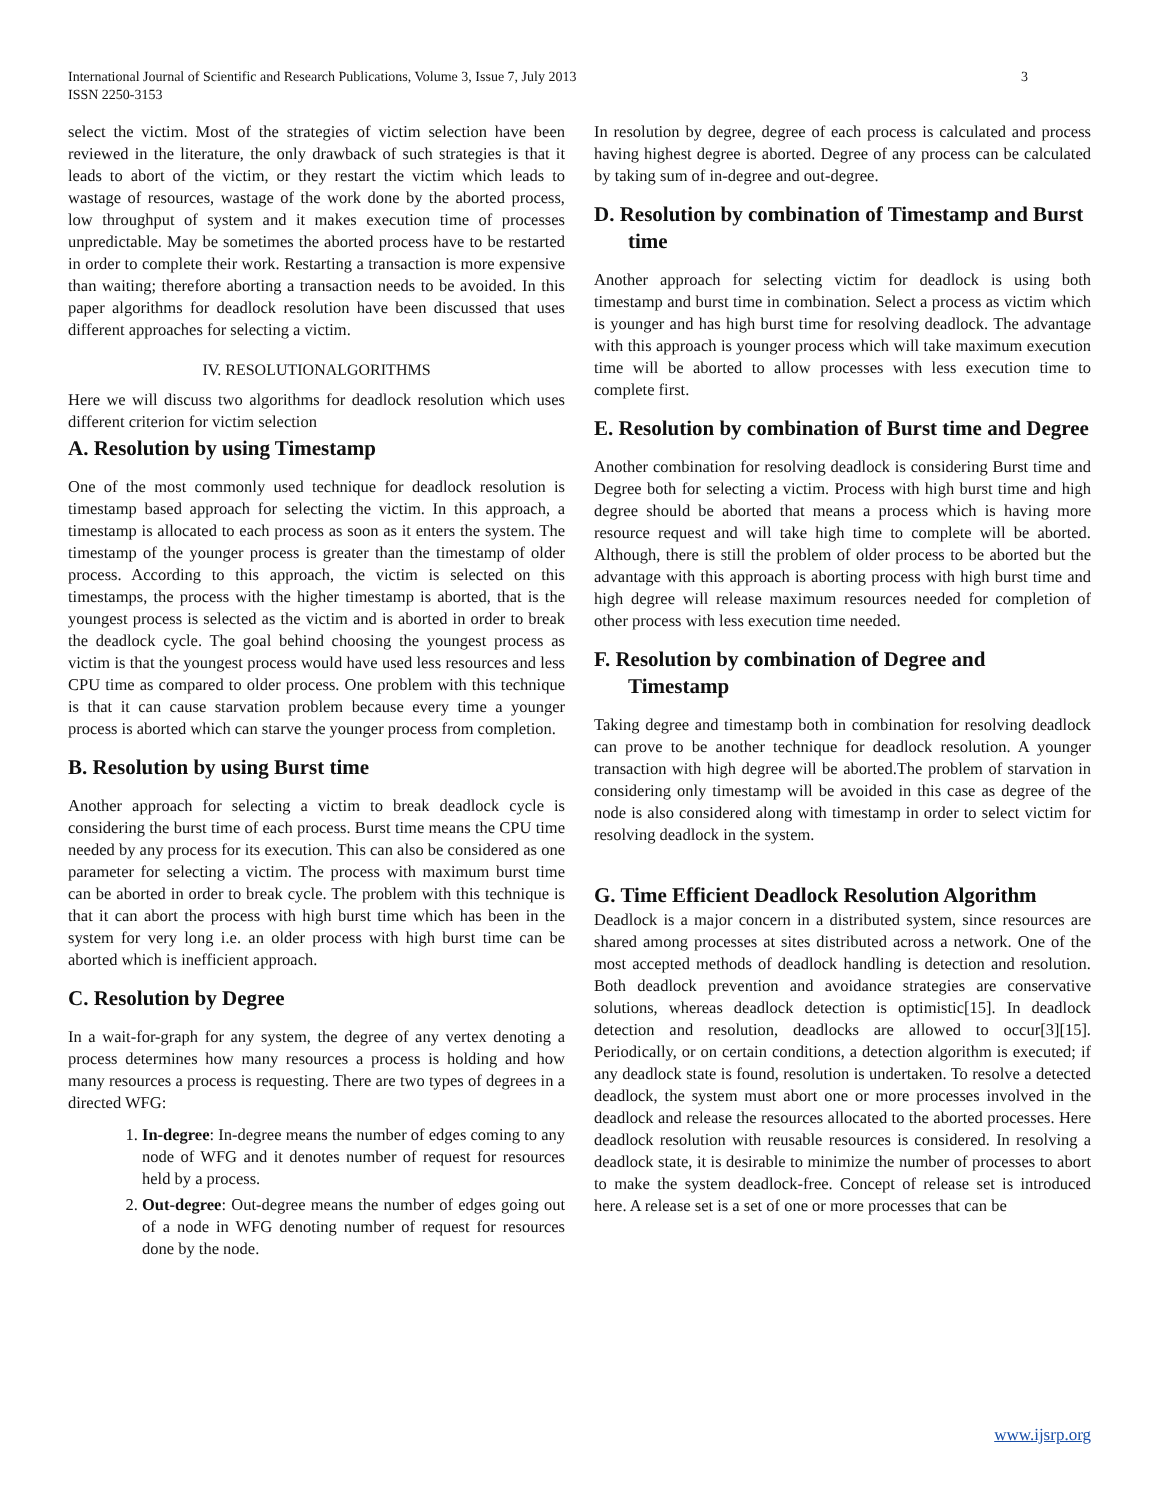3 International Journal of Scientific and Research Publications, Volume 3, Issue 7, July 2013
ISSN 2250-3153
select the victim. Most of the strategies of victim selection have been reviewed in the literature, the only drawback of such strategies is that it leads to abort of the victim, or they restart the victim which leads to wastage of resources, wastage of the work done by the aborted process, low throughput of system and it makes execution time of processes unpredictable. May be sometimes the aborted process have to be restarted in order to complete their work. Restarting a transaction is more expensive than waiting; therefore aborting a transaction needs to be avoided. In this paper algorithms for deadlock resolution have been discussed that uses different approaches for selecting a victim.
IV. RESOLUTIONALGORITHMS
Here we will discuss two algorithms for deadlock resolution which uses different criterion for victim selection
A. Resolution by using Timestamp
One of the most commonly used technique for deadlock resolution is timestamp based approach for selecting the victim. In this approach, a timestamp is allocated to each process as soon as it enters the system. The timestamp of the younger process is greater than the timestamp of older process. According to this approach, the victim is selected on this timestamps, the process with the higher timestamp is aborted, that is the youngest process is selected as the victim and is aborted in order to break the deadlock cycle. The goal behind choosing the youngest process as victim is that the youngest process would have used less resources and less CPU time as compared to older process. One problem with this technique is that it can cause starvation problem because every time a younger process is aborted which can starve the younger process from completion.
B. Resolution by using Burst time
Another approach for selecting a victim to break deadlock cycle is considering the burst time of each process. Burst time means the CPU time needed by any process for its execution. This can also be considered as one parameter for selecting a victim. The process with maximum burst time can be aborted in order to break cycle. The problem with this technique is that it can abort the process with high burst time which has been in the system for very long i.e. an older process with high burst time can be aborted which is inefficient approach.
C. Resolution by Degree
In a wait-for-graph for any system, the degree of any vertex denoting a process determines how many resources a process is holding and how many resources a process is requesting. There are two types of degrees in a directed WFG:
1. In-degree: In-degree means the number of edges coming to any node of WFG and it denotes number of request for resources held by a process.
2. Out-degree: Out-degree means the number of edges going out of a node in WFG denoting number of request for resources done by the node.
In resolution by degree, degree of each process is calculated and process having highest degree is aborted. Degree of any process can be calculated by taking sum of in-degree and out-degree.
D. Resolution by combination of Timestamp and Burst time
Another approach for selecting victim for deadlock is using both timestamp and burst time in combination. Select a process as victim which is younger and has high burst time for resolving deadlock. The advantage with this approach is younger process which will take maximum execution time will be aborted to allow processes with less execution time to complete first.
E. Resolution by combination of Burst time and Degree
Another combination for resolving deadlock is considering Burst time and Degree both for selecting a victim. Process with high burst time and high degree should be aborted that means a process which is having more resource request and will take high time to complete will be aborted. Although, there is still the problem of older process to be aborted but the advantage with this approach is aborting process with high burst time and high degree will release maximum resources needed for completion of other process with less execution time needed.
F. Resolution by combination of Degree and Timestamp
Taking degree and timestamp both in combination for resolving deadlock can prove to be another technique for deadlock resolution. A younger transaction with high degree will be aborted.The problem of starvation in considering only timestamp will be avoided in this case as degree of the node is also considered along with timestamp in order to select victim for resolving deadlock in the system.
G. Time Efficient Deadlock Resolution Algorithm
Deadlock is a major concern in a distributed system, since resources are shared among processes at sites distributed across a network. One of the most accepted methods of deadlock handling is detection and resolution. Both deadlock prevention and avoidance strategies are conservative solutions, whereas deadlock detection is optimistic[15]. In deadlock detection and resolution, deadlocks are allowed to occur[3][15]. Periodically, or on certain conditions, a detection algorithm is executed; if any deadlock state is found, resolution is undertaken. To resolve a detected deadlock, the system must abort one or more processes involved in the deadlock and release the resources allocated to the aborted processes. Here deadlock resolution with reusable resources is considered. In resolving a deadlock state, it is desirable to minimize the number of processes to abort to make the system deadlock-free. Concept of release set is introduced here. A release set is a set of one or more processes that can be
www.ijsrp.org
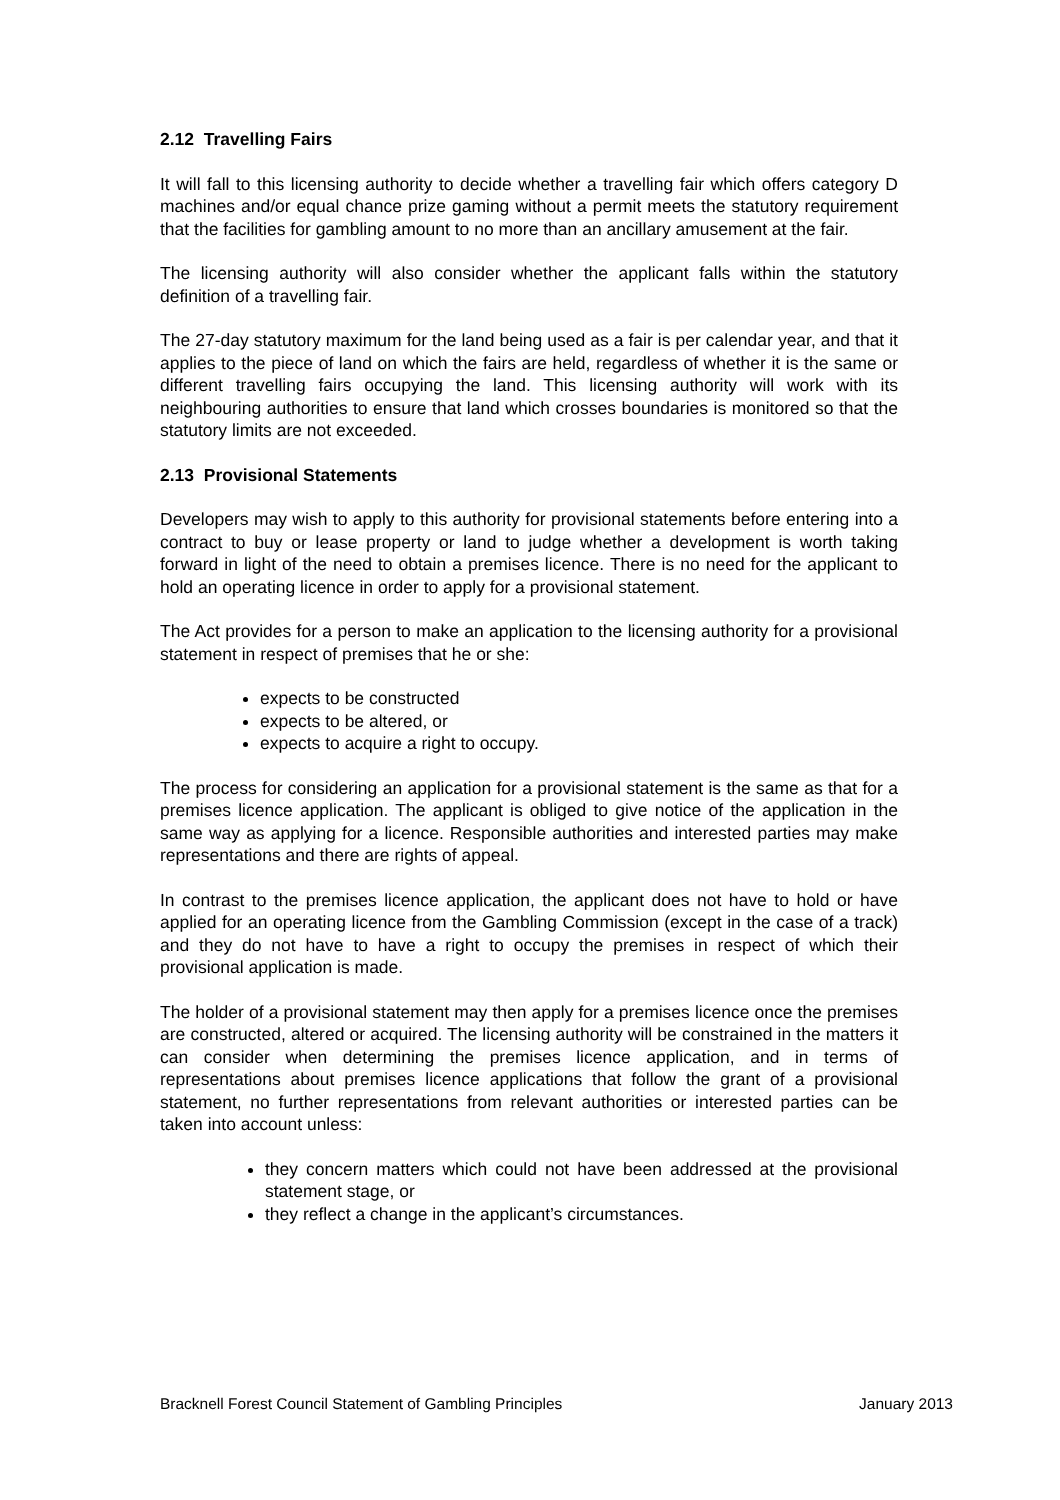2.12 Travelling Fairs
It will fall to this licensing authority to decide whether a travelling fair which offers category D machines and/or equal chance prize gaming without a permit meets the statutory requirement that the facilities for gambling amount to no more than an ancillary amusement at the fair.
The licensing authority will also consider whether the applicant falls within the statutory definition of a travelling fair.
The 27-day statutory maximum for the land being used as a fair is per calendar year, and that it applies to the piece of land on which the fairs are held, regardless of whether it is the same or different travelling fairs occupying the land. This licensing authority will work with its neighbouring authorities to ensure that land which crosses boundaries is monitored so that the statutory limits are not exceeded.
2.13 Provisional Statements
Developers may wish to apply to this authority for provisional statements before entering into a contract to buy or lease property or land to judge whether a development is worth taking forward in light of the need to obtain a premises licence. There is no need for the applicant to hold an operating licence in order to apply for a provisional statement.
The Act provides for a person to make an application to the licensing authority for a provisional statement in respect of premises that he or she:
expects to be constructed
expects to be altered, or
expects to acquire a right to occupy.
The process for considering an application for a provisional statement is the same as that for a premises licence application. The applicant is obliged to give notice of the application in the same way as applying for a licence. Responsible authorities and interested parties may make representations and there are rights of appeal.
In contrast to the premises licence application, the applicant does not have to hold or have applied for an operating licence from the Gambling Commission (except in the case of a track) and they do not have to have a right to occupy the premises in respect of which their provisional application is made.
The holder of a provisional statement may then apply for a premises licence once the premises are constructed, altered or acquired. The licensing authority will be constrained in the matters it can consider when determining the premises licence application, and in terms of representations about premises licence applications that follow the grant of a provisional statement, no further representations from relevant authorities or interested parties can be taken into account unless:
they concern matters which could not have been addressed at the provisional statement stage, or
they reflect a change in the applicant’s circumstances.
Bracknell Forest Council Statement of Gambling Principles January 2013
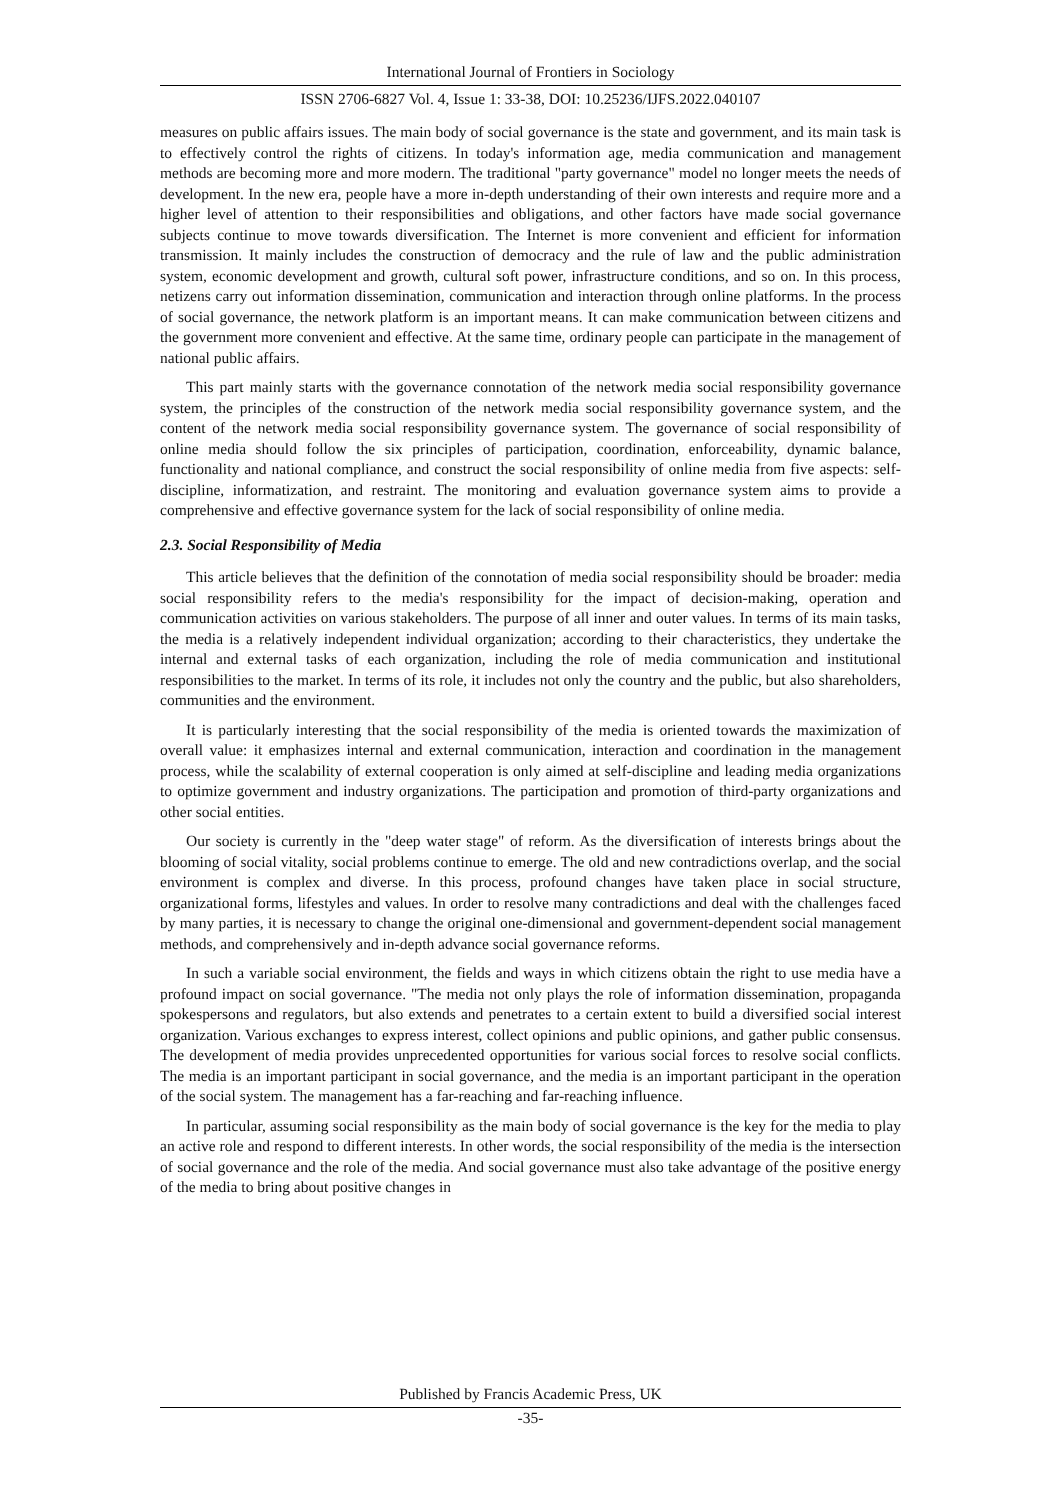International Journal of Frontiers in Sociology
ISSN 2706-6827 Vol. 4, Issue 1: 33-38, DOI: 10.25236/IJFS.2022.040107
measures on public affairs issues. The main body of social governance is the state and government, and its main task is to effectively control the rights of citizens. In today's information age, media communication and management methods are becoming more and more modern. The traditional "party governance" model no longer meets the needs of development. In the new era, people have a more in-depth understanding of their own interests and require more and a higher level of attention to their responsibilities and obligations, and other factors have made social governance subjects continue to move towards diversification. The Internet is more convenient and efficient for information transmission. It mainly includes the construction of democracy and the rule of law and the public administration system, economic development and growth, cultural soft power, infrastructure conditions, and so on. In this process, netizens carry out information dissemination, communication and interaction through online platforms. In the process of social governance, the network platform is an important means. It can make communication between citizens and the government more convenient and effective. At the same time, ordinary people can participate in the management of national public affairs.
This part mainly starts with the governance connotation of the network media social responsibility governance system, the principles of the construction of the network media social responsibility governance system, and the content of the network media social responsibility governance system. The governance of social responsibility of online media should follow the six principles of participation, coordination, enforceability, dynamic balance, functionality and national compliance, and construct the social responsibility of online media from five aspects: self-discipline, informatization, and restraint. The monitoring and evaluation governance system aims to provide a comprehensive and effective governance system for the lack of social responsibility of online media.
2.3. Social Responsibility of Media
This article believes that the definition of the connotation of media social responsibility should be broader: media social responsibility refers to the media's responsibility for the impact of decision-making, operation and communication activities on various stakeholders. The purpose of all inner and outer values. In terms of its main tasks, the media is a relatively independent individual organization; according to their characteristics, they undertake the internal and external tasks of each organization, including the role of media communication and institutional responsibilities to the market. In terms of its role, it includes not only the country and the public, but also shareholders, communities and the environment.
It is particularly interesting that the social responsibility of the media is oriented towards the maximization of overall value: it emphasizes internal and external communication, interaction and coordination in the management process, while the scalability of external cooperation is only aimed at self-discipline and leading media organizations to optimize government and industry organizations. The participation and promotion of third-party organizations and other social entities.
Our society is currently in the "deep water stage" of reform. As the diversification of interests brings about the blooming of social vitality, social problems continue to emerge. The old and new contradictions overlap, and the social environment is complex and diverse. In this process, profound changes have taken place in social structure, organizational forms, lifestyles and values. In order to resolve many contradictions and deal with the challenges faced by many parties, it is necessary to change the original one-dimensional and government-dependent social management methods, and comprehensively and in-depth advance social governance reforms.
In such a variable social environment, the fields and ways in which citizens obtain the right to use media have a profound impact on social governance. "The media not only plays the role of information dissemination, propaganda spokespersons and regulators, but also extends and penetrates to a certain extent to build a diversified social interest organization. Various exchanges to express interest, collect opinions and public opinions, and gather public consensus. The development of media provides unprecedented opportunities for various social forces to resolve social conflicts. The media is an important participant in social governance, and the media is an important participant in the operation of the social system. The management has a far-reaching and far-reaching influence.
In particular, assuming social responsibility as the main body of social governance is the key for the media to play an active role and respond to different interests. In other words, the social responsibility of the media is the intersection of social governance and the role of the media. And social governance must also take advantage of the positive energy of the media to bring about positive changes in
Published by Francis Academic Press, UK
-35-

• **Directions for this task**: Looking at the data above, write out exactly the lines that start at the one containing "2. Out-degree: Out-degree" and end at the one containing "G. Time Efficient"; include both and nothing beyond.

• **Completed task**:
2. Out-degree: Out-degree means the number of edges going out of a node in WFG denoting number of request for resources done by the node.
In resolution by degree, degree of each process is calculated and process having highest degree is aborted. Degree of any process can be calculated by taking sum of in-degree and out-degree.
D. Resolution by combination of Timestamp and Burst time
Another approach for selecting victim for deadlock is using both timestamp and burst time in combination. Select a process as victim which is younger and has high burst time for resolving deadlock. The advantage with this approach is younger process which will take maximum execution time will be aborted to allow processes with less execution time to complete first.
E. Resolution by combination of Burst time and Degree
Another combination for resolving deadlock is considering Burst time and Degree both for selecting a victim. Process with high burst time and high degree should be aborted that means a process which is having more resource request and will take high time to complete will be aborted. Although, there is still the problem of older process to be aborted but the advantage with this approach is aborting process with high burst time and high degree will release maximum resources needed for completion of other process with less execution time needed.
F. Resolution by combination of Degree and Timestamp
Taking degree and timestamp both in combination for resolving deadlock can prove to be another technique for deadlock resolution. A younger transaction with high degree will be aborted.The problem of starvation in considering only timestamp will be avoided in this case as degree of the node is also considered along with timestamp in order to select victim for resolving deadlock in the system.
G. Time Efficient Deadlock Resolution Algorithm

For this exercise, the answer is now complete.